I’ve always found the “who are your competitors?” question an odd one working in the charity sector.

Often posed by well-meaning consultants or in reference to a strategy process, it seems to jar with the social missions of the beyond profit sector. Of course we will inevitably compete for resources with similar charities, but aren’t we all trying to achieve the same goals? Doesn’t that mean we’re allies, brothers from another mother?

Stranger still perhaps is the concept of villains. The organisations about which, under hushed breath, our colleagues in the sector mutter “we don’t like them”. Coming into the homelessness sector I’ve heard a bit of this. At the Homeless Link Conference the brilliant Carol Matthews, Chief Exec of Riverside - one of the largest Housing Associations in the land - made no bones about the fact that many of the attendees might not like their Housing Association brethren anymore. Whilst we may think they’ve sold out, they think they’ve reinvented for the time. Would we really do any differently if we were them?

If the Housing Associations are the wolves in sheep’s clothing of this world then Local Authorities’ Housing Options team are the big bad wolf. The perceived paper pushing gatekeepers, seemingly delighting in people’s anguish and not doing what they legally should do.

I’ve been thinking a lot about partnerships since I started at New Horizon too. One of my first reflections was that we - our staff and organisation as a whole - can’t do this alone. The more we do together the more chance we have of success, something we know only too well from running the London Youth Gateway partnership with London Councils and other leading homelessness organisations.

The more we do together the more chance we have of success. So wouldn’t it make sense to embrace all the players in our world rather than see some as useful and some as antagonists?


Phil Kerry, New Horizon Youth Centre's new CEO

Early in my time here at New Horizon I had heard a lot about what Southwark Council’s Homesearch Team had been doing over the last four years to transform their service. It is services like these across Local Authorities that are often cited as failing the young people we support and so I wanted to spend time with them to understand the pressures they are under and how what they do complements or conflicts with what we do at the centre. Brilliantly Southwark welcomed me in for a day with them yesterday to shadow their team and offer feedback for how they could improve. In itself this refreshing openness to feedback is something we can all learn from and it’s what has led their team to being a trailblazing Borough for it Homelessness Reduction Act implementation. In their own words they are getting better all the time, but still have a lot to learn.
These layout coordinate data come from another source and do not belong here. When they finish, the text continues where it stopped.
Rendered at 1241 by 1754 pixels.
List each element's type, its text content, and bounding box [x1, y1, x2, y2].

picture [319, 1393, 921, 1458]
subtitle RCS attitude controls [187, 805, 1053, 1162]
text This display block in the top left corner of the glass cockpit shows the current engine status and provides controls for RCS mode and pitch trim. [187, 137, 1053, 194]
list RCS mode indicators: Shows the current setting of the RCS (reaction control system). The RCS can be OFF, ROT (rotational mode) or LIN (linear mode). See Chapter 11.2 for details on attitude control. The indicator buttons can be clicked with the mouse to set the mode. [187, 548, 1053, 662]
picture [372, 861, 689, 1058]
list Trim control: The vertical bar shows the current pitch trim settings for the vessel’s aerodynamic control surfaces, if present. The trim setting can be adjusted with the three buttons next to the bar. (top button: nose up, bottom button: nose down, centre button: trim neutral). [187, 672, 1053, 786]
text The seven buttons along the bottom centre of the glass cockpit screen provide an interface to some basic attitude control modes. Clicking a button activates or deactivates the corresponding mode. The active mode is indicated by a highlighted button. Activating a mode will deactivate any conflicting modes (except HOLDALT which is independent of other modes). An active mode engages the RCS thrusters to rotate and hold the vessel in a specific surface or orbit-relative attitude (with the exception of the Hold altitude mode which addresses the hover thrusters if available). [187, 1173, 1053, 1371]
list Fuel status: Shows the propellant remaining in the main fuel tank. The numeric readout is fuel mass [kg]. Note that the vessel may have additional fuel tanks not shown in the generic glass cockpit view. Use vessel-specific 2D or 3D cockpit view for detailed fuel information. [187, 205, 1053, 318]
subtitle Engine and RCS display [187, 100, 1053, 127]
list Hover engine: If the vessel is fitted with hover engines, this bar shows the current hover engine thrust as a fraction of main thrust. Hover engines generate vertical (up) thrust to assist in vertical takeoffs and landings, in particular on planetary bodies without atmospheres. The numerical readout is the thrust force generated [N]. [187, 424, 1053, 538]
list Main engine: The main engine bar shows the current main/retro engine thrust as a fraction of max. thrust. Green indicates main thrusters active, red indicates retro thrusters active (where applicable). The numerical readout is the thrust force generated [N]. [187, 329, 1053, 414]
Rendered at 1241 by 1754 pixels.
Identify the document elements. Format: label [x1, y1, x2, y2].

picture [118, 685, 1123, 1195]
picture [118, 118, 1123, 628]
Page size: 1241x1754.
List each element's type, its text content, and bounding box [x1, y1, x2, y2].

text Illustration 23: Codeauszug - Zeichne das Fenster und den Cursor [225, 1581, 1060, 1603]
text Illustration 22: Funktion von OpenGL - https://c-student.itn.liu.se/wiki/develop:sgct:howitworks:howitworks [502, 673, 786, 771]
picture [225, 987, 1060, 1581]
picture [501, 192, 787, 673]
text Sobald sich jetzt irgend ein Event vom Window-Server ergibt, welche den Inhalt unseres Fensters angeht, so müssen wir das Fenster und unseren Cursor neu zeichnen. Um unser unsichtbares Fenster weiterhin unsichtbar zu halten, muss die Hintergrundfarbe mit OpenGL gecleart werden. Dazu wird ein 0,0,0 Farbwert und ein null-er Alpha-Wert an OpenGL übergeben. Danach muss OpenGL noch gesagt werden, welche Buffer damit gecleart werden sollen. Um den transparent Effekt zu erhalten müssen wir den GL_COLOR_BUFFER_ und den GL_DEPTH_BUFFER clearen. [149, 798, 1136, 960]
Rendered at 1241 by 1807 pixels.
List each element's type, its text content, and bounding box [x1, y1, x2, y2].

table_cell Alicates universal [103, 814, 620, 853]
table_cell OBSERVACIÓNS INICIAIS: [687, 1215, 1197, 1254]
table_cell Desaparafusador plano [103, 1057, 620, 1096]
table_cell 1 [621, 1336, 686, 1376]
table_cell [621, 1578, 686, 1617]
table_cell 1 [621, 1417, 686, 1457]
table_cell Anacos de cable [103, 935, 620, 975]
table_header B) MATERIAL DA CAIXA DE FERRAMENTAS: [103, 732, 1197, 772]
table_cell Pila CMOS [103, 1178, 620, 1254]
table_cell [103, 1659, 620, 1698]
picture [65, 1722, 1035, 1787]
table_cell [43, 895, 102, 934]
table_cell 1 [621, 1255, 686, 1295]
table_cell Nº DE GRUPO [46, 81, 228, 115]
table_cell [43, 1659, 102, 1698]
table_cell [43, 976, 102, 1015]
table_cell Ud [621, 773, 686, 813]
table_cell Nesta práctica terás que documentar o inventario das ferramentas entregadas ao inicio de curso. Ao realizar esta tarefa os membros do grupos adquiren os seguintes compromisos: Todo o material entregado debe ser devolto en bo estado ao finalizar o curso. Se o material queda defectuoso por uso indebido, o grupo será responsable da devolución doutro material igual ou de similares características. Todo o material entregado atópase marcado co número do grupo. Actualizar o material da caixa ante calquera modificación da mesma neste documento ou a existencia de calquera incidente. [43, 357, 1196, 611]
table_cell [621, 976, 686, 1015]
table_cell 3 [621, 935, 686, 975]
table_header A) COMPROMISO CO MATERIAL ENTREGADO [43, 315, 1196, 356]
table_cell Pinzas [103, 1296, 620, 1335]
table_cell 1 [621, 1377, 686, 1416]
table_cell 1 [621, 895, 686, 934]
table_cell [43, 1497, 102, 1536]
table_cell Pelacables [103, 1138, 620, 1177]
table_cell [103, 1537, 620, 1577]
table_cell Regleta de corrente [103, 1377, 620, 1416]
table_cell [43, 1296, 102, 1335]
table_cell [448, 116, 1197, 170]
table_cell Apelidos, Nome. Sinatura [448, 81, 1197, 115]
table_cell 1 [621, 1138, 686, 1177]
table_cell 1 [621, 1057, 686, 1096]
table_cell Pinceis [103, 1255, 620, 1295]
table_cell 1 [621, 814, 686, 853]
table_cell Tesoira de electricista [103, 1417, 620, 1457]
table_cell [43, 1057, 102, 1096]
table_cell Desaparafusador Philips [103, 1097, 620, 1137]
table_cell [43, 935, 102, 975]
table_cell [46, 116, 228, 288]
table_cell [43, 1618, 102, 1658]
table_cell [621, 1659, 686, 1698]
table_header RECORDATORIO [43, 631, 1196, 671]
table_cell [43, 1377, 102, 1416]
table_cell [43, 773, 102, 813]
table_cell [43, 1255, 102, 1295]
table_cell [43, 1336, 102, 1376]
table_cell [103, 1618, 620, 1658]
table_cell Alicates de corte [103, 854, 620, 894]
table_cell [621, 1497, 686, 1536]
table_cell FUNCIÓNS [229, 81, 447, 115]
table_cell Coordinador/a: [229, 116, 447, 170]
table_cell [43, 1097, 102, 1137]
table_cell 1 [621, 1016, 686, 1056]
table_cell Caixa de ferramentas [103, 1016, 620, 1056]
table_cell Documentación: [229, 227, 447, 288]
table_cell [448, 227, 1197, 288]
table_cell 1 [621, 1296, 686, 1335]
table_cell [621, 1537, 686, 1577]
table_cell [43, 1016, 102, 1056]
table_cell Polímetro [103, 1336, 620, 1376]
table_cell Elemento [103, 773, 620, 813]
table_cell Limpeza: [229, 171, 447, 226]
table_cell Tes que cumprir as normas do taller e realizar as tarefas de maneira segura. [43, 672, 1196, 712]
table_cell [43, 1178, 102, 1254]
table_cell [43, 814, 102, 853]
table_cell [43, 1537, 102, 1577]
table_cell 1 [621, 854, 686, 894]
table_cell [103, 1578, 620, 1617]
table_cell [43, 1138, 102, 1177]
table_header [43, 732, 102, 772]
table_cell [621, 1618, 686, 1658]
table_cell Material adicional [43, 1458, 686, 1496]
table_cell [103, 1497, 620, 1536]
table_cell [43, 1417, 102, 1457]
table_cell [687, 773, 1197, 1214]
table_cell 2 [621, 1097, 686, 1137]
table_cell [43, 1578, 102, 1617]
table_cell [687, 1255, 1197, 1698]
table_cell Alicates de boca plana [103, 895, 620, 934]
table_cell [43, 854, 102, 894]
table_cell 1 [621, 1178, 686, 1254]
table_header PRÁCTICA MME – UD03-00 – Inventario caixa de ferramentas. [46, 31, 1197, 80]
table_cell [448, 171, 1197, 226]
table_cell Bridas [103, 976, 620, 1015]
There’s also a lot we can learn from them too and I wanted to reflect on three things that struck me from the day:

Value of lived experience – so many of the people I met on the reception and triage teams had themselves been homeless at some point and many of them also had experienced an often poor service from Southwark Council in the past (it was also nice to meet one young man who’d been to New Horizon in the past too, now doing well flourishing in a career). This meant that they had a deep rooted belief in making the service better for people who, like them, had a moment of bad luck that had led them to walk through the Homesearch door. 

Empathy – because so many of the staff had lived experience there was also a pervasive sense of empathy throughout the service. Everyone I met seemed to genuinely care and want the best for the people they were working with. This was far from a façade put on for me and them, but seen in the interactions behind closed doors when the team worked out the best course of action for those they were supporting.

Continual learning – although Southwark are seen as a progressive housing team they are far from complacent. They wanted feedback from me on the day, they continue to invest in training for the team and recognise that there is still much more they can do to get better. As Hemmingway said, “There’s nothing noble in being superior to your fellow men. True nobility is being superior to your former self.”

Massive thanks go to Ian, Nathan, Dominic, Sharon and Miriam for welcoming me into their team for the day and showing me what they do. You are all heroes to me.  

Our doors are always open for organisations that want to come and shadow us. We would love your feedback too.